The Princeton Perspective Project aims to normalize student struggles and failures
Tilted Facebook images of students and Nassau Hall reinforce the PPP’s “new perspective” message.
Tilted Facebook images of students and Nassau Hall reinforce the PPP’s “new perspective” message.
Photos courtesy Princeton Perspective Project; poster, far left, design by Simon Wu ’17

During his freshman year, Cason Crane ’17 found himself dealing with many new emotions, and not all of them were positive. He found it difficult to make friends, while all of his peers appeared to be socializing and meeting new people. He felt sad, lonely, and like he was the only one struggling.

“I would be in the study room doing work, and when I would finish my work and had the option to go out and join my friends, I just couldn’t get myself to move because I felt like I was the only one in my position and that everyone else was off having fun and I wasn’t a part of it,” Crane said.

In recent years, this idea of “effortless perfection” — pressure to do everything well (academics, extracurricular activities, and social life) without any setbacks along the way — has become part of the Princeton experience for many students.

A new initiative on campus, the Princeton Perspective Project (PPP), is working to normalize feelings of failure and struggle among students — feelings that, according to Undergraduate Student Government President Shawon Jackson ’15, are all too common.

“Effortless perfection affects everyone because everyone at Princeton wants to do really well and has high standards,” Jackson said. “You see people getting awarded at graduation ceremonies, or getting academic awards, and you start comparing their public successes with your private failures. And that comparison is really dangerous.”

The director of student life at Butler College, Alexis Andres, one of the administrators spearheading the project, researched the effects of effortless perfection for her Ph.D. at the University of Virginia and found that UVA students who spent a significant amount of energy concealing their emotions and effort were more likely to suffer from anxiety and depression than other students.

PPP co-sponsor and Associate Dean for Campus Life Tara Christie Kinsey ’97 said the goal of the project is to promote the idea that it’s normal and productive to feel lonely and experience setbacks as part of the learning process. She hopes it will result in a more “failure-friendly” campus, reversing the trend of recent years.

“The smaller the percentage of people admitted, the more unworthy people feel,” she said. “There’s the idea of ‘I’m one of the 7 percent [admitted], so I have to live up to that 7 percent.’ ” 

On Nov. 3, the PPP launched its website, perspective.princeton.edu, which includes video testimonials from Princeton students reflecting on their experiences, links and information for students looking for help, and news about campus events and groups organized to frame failure as healthy and to help students realize they’re not alone in feeling inadequate. 

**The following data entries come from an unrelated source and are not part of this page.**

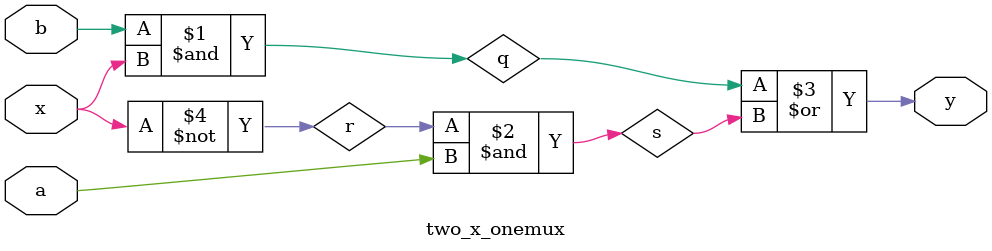
<source format=v>
module two_x_onemux(a,b,x,y);

input a,b,x;
output y;
wire q,r,s;

and(q,b,x);
not(r,x);
and(s,r,a);
or(y,q,s);

endmodule
</source>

More than than 140 students changed their Facebook profile pictures in November to a black-and-white tilted headshot photo inscribed with the project’s motto, “Same Princeton, New Perspective,” to raise awareness about the initiative. 

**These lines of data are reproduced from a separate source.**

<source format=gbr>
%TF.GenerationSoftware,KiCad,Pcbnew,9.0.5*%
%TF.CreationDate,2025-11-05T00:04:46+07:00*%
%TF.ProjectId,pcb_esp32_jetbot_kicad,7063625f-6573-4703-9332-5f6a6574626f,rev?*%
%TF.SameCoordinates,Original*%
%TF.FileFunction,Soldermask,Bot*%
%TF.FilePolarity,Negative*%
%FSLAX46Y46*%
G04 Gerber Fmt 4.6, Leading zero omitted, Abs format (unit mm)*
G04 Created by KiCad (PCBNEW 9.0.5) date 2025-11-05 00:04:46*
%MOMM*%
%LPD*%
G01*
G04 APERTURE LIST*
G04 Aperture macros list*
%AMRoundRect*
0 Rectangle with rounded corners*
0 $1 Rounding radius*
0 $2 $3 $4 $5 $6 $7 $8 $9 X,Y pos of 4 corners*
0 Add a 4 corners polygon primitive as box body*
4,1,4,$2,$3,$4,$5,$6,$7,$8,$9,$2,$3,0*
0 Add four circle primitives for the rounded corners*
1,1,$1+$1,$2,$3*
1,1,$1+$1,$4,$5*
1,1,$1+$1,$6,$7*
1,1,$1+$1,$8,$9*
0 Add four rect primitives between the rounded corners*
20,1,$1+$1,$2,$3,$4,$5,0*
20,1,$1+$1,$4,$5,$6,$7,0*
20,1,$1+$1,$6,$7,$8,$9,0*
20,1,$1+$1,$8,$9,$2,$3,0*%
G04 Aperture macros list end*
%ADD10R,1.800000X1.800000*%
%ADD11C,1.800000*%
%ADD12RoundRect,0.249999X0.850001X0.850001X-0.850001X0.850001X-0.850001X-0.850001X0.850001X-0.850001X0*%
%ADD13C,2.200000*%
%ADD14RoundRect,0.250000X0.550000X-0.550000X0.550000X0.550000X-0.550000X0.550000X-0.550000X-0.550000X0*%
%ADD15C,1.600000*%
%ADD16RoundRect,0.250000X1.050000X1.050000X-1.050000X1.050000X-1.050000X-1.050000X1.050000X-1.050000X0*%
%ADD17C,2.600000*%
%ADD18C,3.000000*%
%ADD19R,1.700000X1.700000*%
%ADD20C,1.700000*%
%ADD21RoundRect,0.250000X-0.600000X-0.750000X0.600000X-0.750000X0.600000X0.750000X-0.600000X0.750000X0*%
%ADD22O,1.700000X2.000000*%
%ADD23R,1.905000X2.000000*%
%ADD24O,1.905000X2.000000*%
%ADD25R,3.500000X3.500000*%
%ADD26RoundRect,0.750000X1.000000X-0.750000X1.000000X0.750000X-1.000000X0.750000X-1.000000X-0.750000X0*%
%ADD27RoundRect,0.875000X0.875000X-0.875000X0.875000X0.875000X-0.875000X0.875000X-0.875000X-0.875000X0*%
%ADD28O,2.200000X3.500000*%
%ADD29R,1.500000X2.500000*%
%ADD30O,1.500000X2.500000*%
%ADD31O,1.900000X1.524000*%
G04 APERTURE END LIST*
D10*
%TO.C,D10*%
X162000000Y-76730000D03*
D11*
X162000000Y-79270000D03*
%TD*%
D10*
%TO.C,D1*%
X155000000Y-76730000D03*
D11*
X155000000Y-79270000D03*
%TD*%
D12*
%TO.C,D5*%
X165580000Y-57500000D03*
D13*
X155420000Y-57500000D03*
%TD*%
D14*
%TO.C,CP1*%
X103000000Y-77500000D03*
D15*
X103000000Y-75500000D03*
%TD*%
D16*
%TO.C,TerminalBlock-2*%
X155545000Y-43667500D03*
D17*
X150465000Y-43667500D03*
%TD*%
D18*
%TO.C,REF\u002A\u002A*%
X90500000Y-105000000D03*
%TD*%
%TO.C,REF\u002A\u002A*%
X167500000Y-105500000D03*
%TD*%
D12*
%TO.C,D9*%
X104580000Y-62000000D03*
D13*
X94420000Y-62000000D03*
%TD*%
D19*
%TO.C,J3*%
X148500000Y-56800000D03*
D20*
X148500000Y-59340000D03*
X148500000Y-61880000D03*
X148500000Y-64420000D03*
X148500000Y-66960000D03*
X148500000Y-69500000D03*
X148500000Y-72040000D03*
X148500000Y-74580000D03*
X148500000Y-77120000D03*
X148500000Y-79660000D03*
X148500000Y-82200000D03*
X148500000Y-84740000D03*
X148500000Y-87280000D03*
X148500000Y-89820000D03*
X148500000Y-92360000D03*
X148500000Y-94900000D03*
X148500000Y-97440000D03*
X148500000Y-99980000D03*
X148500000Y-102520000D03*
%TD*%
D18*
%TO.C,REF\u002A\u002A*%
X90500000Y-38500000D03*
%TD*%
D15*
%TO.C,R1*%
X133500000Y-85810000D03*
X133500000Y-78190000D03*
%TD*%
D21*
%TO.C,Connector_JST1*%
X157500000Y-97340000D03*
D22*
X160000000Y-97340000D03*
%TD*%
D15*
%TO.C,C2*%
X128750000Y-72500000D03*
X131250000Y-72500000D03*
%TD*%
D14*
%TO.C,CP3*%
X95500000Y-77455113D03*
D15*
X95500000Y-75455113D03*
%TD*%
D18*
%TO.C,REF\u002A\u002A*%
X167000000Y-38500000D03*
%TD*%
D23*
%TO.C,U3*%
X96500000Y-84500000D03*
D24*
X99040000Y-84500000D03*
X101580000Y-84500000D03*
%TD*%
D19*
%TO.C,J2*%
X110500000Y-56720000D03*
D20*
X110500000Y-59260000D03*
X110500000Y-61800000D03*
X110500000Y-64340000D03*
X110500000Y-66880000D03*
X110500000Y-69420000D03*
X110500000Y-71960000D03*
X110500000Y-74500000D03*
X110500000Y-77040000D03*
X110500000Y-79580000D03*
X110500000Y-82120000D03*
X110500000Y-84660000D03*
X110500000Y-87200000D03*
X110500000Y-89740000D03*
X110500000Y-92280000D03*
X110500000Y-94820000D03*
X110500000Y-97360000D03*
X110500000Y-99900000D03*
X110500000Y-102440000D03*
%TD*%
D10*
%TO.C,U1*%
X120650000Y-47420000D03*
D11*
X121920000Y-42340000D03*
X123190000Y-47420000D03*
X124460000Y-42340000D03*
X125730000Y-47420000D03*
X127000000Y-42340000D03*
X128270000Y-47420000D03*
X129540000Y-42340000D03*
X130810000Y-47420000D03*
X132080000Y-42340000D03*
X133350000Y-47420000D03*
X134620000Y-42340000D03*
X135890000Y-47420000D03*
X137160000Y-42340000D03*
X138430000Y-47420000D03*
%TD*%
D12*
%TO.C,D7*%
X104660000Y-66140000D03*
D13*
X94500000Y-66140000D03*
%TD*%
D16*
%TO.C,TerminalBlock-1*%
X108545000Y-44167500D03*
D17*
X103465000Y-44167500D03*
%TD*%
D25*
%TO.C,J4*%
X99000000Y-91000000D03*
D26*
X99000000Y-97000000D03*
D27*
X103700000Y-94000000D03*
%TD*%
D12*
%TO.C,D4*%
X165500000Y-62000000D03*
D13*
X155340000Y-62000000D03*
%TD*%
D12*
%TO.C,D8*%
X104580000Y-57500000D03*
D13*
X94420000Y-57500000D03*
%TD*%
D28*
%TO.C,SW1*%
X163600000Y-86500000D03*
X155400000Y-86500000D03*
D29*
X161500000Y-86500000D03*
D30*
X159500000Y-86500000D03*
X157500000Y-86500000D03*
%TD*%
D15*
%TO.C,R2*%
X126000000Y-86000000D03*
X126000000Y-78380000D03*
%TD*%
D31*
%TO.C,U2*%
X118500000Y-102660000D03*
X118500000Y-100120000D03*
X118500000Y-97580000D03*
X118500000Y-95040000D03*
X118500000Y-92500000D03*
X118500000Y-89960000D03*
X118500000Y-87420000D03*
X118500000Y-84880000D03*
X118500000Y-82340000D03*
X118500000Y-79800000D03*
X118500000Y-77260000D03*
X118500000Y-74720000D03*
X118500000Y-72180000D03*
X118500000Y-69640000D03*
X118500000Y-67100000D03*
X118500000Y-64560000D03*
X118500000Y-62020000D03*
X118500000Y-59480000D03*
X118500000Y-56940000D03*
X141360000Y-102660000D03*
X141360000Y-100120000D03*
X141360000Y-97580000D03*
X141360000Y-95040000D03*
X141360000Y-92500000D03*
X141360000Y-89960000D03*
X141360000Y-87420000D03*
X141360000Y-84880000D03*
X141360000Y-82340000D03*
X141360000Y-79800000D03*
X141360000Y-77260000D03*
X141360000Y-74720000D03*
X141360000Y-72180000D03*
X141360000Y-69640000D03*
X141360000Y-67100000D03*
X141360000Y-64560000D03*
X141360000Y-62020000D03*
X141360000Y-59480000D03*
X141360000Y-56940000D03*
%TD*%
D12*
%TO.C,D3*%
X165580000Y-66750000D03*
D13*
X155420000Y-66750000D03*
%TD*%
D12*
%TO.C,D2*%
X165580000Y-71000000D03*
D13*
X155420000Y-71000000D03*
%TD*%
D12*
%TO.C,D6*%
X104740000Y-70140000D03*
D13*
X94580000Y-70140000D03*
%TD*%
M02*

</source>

In addition to a series of events in which students will have the opportunity to speak candidly about their struggles with effortless perfection, Jackson said the USG is planning a student-speaker summit for the spring, which will be similar to a TED Talk, as a way to keep the conversation going. Down the road, he hopes to include stories on the website from faculty, staff, and alumni about their dealings with failure and struggle.

“Princeton knocks you down before it builds you up,” Crane said. “But it’s all a universal part of the Princeton experience.”